INFORMATION GIVEN
════════════════════
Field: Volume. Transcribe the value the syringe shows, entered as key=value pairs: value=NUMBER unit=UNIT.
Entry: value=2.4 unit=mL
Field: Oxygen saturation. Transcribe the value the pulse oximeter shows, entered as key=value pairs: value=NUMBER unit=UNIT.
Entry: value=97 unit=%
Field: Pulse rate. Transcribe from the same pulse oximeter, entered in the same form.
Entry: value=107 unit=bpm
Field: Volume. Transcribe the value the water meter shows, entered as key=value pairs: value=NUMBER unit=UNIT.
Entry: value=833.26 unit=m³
════════════════════
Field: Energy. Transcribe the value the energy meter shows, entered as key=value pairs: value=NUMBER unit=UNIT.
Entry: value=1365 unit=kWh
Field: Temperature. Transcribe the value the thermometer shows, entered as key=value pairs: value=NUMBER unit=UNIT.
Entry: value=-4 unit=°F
════════════════════
TASK OBJECTIVE
Identify every line in the data above that contains the word "Field", and copy each such line in full. Case counts.

SOLUTION FOR THIS PROBLEM
Field: Volume. Transcribe the value the syringe shows, entered as key=value pairs: value=NUMBER unit=UNIT.
Field: Oxygen saturation. Transcribe the value the pulse oximeter shows, entered as key=value pairs: value=NUMBER unit=UNIT.
Field: Pulse rate. Transcribe from the same pulse oximeter, entered in the same form.
Field: Volume. Transcribe the value the water meter shows, entered as key=value pairs: value=NUMBER unit=UNIT.
Field: Energy. Transcribe the value the energy meter shows, entered as key=value pairs: value=NUMBER unit=UNIT.
Field: Temperature. Transcribe the value the thermometer shows, entered as key=value pairs: value=NUMBER unit=UNIT.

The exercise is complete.